Summary of Comments ( 178 )
https://news.ycombinator.com/item?id=44081338
Hacker News users discussed the efficacy of using static analysis tools like O3, with some praising its potential while acknowledging it's not a silver bullet. Several commenters pointed out the vulnerability seemed relatively simple to spot, questioning the need for O3 in this specific case. The conversation also touched on the disclosure process and the discoverer's decision to publish exploit details before a patch was available, sparking debate about responsible disclosure practices. Some users criticized aspects of the write-up itself, such as claims about the novelty of O3's capabilities. Finally, the prevalence of memory safety issues in C code and the role of tools like Rust in mitigating such vulnerabilities were also discussed.
The Hacker News post discussing the blog post about CVE-2025-37899 has generated a substantial number of comments, many of which delve into various technical aspects of the vulnerability and the process used to discover it.
Several commenters commend the author's approach of using compiler optimizations (specifically
-O3
) to uncover the vulnerability. They note the ingenuity of leveraging a tool not typically associated with security research for this purpose.

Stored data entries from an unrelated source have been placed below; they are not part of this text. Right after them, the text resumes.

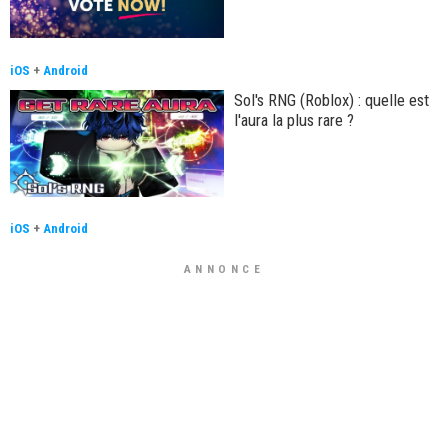
iOS
+
Android
Sol's RNG (Roblox) : quelle est
l'aura la plus rare ?
iOS
+
Android
ANNONCE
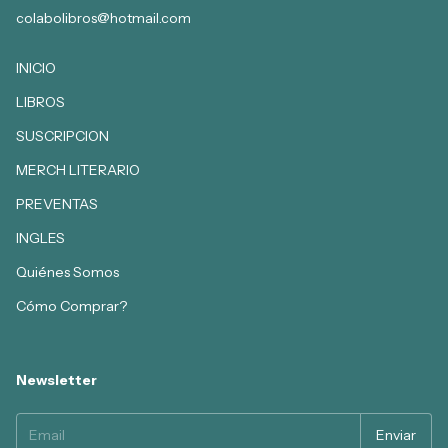
colabolibros@hotmail.com
INICIO
LIBROS
SUSCRIPCION
MERCH LITERARIO
PREVENTAS
INGLES
Quiénes Somos
Cómo Comprar?
Newsletter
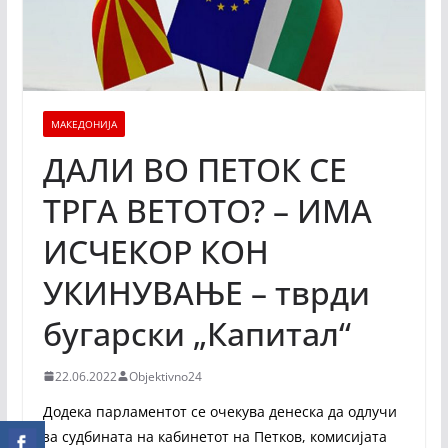
МАКЕДОНИЈА
ДАЛИ ВО ПЕТОК СЕ
ТРГА ВЕТОТО? – ИМА
ИСЧЕКОР КОН
УКИНУВАЊЕ – тврди
бугарски „Капитал“
22.06.2022
Objektivno24
Додека парламентот се очекува денеска да одлучи
за судбината на кабинетот на Петков, комисијата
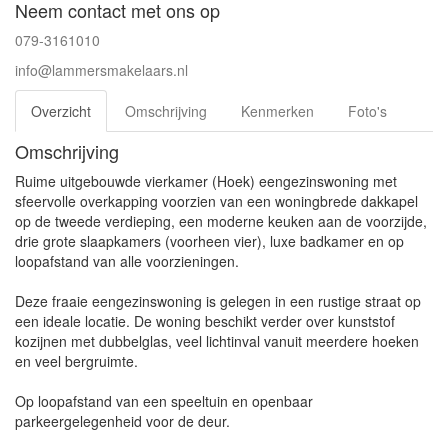
Neem contact met ons op
079-3161010
info@lammersmakelaars.nl
Overzicht
Omschrijving
Kenmerken
Foto's
Omschrijving
Ruime uitgebouwde vierkamer (Hoek) eengezinswoning met
sfeervolle overkapping voorzien van een woningbrede dakkapel
op de tweede verdieping, een moderne keuken aan de voorzijde,
drie grote slaapkamers (voorheen vier), luxe badkamer en op
loopafstand van alle voorzieningen.
Deze fraaie eengezinswoning is gelegen in een rustige straat op
een ideale locatie. De woning beschikt verder over kunststof
kozijnen met dubbelglas, veel lichtinval vanuit meerdere hoeken
en veel bergruimte.
Op loopafstand van een speeltuin en openbaar
parkeergelegenheid voor de deur.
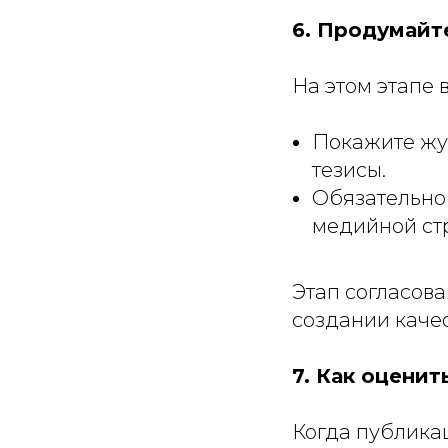
6. Продумайт
На этом этапе 
Покажите жу
тезисы.
Обязательно 
медийной стр
Этап согласова
создании каче
7. Как оценит
Когда публика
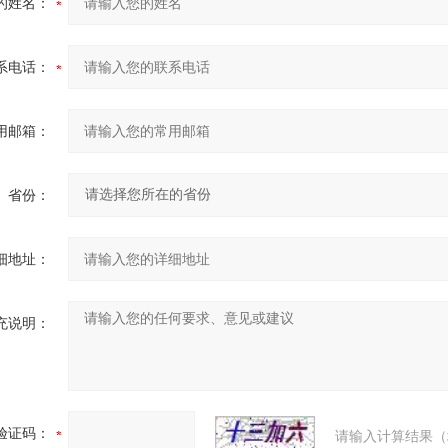
的姓名：
系电话：
用邮箱：
省份：
细地址：
充说明：
验证码：
请输入计算结果（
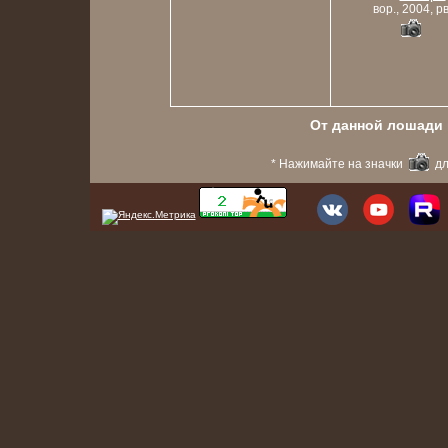
вор., 2004, р
От данной лошади в
* Нажимайте на значки
дл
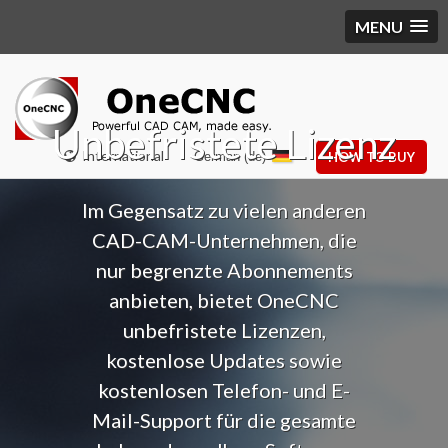
MENU
Unbefristete Lizenz
International
German (de)
HOW TO BUY
Im Gegensatz zu vielen anderen
CAD-CAM-Unternehmen, die
nur begrenzte Abonnements
anbieten, bietet OneCNC
unbefristete Lizenzen,
kostenlose Updates sowie
kostenlosen Telefon- und E-
Mail-Support für die gesamte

Some discuss how compiler optimizations, while designed to improve performance, can sometimes expose latent bugs by rearranging code in ways that reveal unexpected behavior.A few comments delve into the specific details of the vulnerability, discussing the memory management issues that ultimately lead to the exploit. They analyze how the
-O3
optimization changed the code's execution flow in a way that made the bug manifest.The use of KASAN (Kernel Address Sanitizer) is also highlighted in the comments, with users praising its efficacy in pinpointing the source of the problem. The discussion touches on the importance of robust sanitizers in modern software development, especially for complex systems like the Linux kernel.
Some commenters express concern about the implications of this discovery, pointing out the potential severity of a remote zero-day in such a widely used component. They discuss the potential impact on various systems and the importance of prompt patching.
There's also a discussion around the responsible disclosure process, with commenters expressing appreciation for the author's approach and the timely patching of the vulnerability. The comments highlight the importance of coordinated disclosure to minimize potential harm while ensuring that users have access to necessary updates.
A recurring theme in the comments is the relative simplicity of the vulnerability once it was uncovered. This leads to some speculation about why it wasn't discovered earlier, with suggestions ranging from the complexity of the codebase to the limitations of traditional testing methods.
Finally, some commenters share their own experiences with similar vulnerabilities and discuss the challenges of finding and fixing bugs in complex systems. They offer insights into various debugging techniques and tools, contributing to a broader conversation about software security and best practices.